USC downs Friars

South Carolina's Mike Holmes finishes off a dunk over Providence's Weyinmi Efejuku.
South Carolina's Mike Holmes finishes off a dunk over Providence's Weyinmi Efejuku.

PHILADELPHIA -- At last, the shot did not fall. At last, the bounce went the other way. At last, a bad foul did not cost so dearly.

At last, USC won a close game.

In a game that went down to the buzzer, the Gamecocks came out on the right side of the scoreboard, defeating Providence 68-67 to tip off the Big East/SEC challenge at the Wachovia Center.

The Gamecocks improved to 5-4 heading into a 13-day layoff. More importantly, they got a confidence-boosting win against a quality opponent after blowing a big lead.

USC led by as many as 12 points midway through the second half before the wheels came off offensively.

"I did tell the team that winning by one actually will help us down the stretch more than when the game got to 12 if we had been fortunate to run the game out to 15, 18, 20 points, something like that," USC coach Dave Odom said.

The key -- Providence switched out of their typical zone defense and attacked the Gamecocks with a testy man-to-man. The switch came after Brandis Raley-Ross drained a second consecutive 3-point goal to boost USC's lead to 57-46 with 9:04 remaining.

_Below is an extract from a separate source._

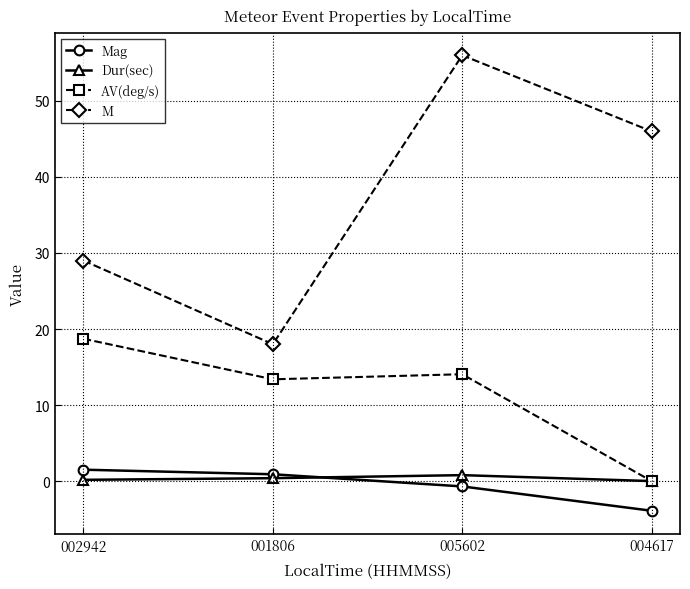

Is this an area chart (filled region under the line)?

No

From that point until Devan Downey's weaving layup at the 1:30 mark, USC hit one shot from the field.

"I think it really is a case of be careful what you ask for, because you might get it," Odom said. "They came out of the zone ... and completely shut us down."

The USC dry spell also coincided with the emergence of Providence swing-man Geoffrey McDermott, who scored 10 of his team-high 16 points during the game's final 11 minutes.

With McDermott hitting his shots, guard Jeff Xavier taking over at point to get Downey away from the ball and the man defense inexplicably befuddling the Gamecocks, the Friars closed within 67-66 with 6.1 seconds remaining.

Dominique Archie missed the front-end of a double bonus one second later and the Friars motored down the court in search of a game-tying layup. Weyinmi Efejuku got that opportunity, driving into the paint and colliding with Downey. The ball fell harmlessly off the rim, but Downey was called for a foul with two-tenths of a second remaining.

Downey looked at teammate Zam Fredrick and said, "He's going to miss one."

Fredrick's response: "I hope so."

Such shots had sunk the Gamecocks in three of their four defeats. Not this time. Efejuku missed the first free throw. Needing to miss the second free throw, Efejuku's attempt bounded off the rim and backboard and fell through.

Game over.

"I kept telling our guys you can't rely on the bounce of the ball," Providence coach Tim Welsh said. "(Odom has) had a couple of bounces go against him this year, so he got one tonight. Sometimes those things work out, but you don't want to put yourself in the situation where you're relying on the bounce of the ball."

Downey led all scorers with 21 points. Mike Holmes had 12 while Fredrick and Raley-Ross each had 10.

"We've been in so many close games," Downey said. "Now, we know how to carry ourselves in ball games at the end."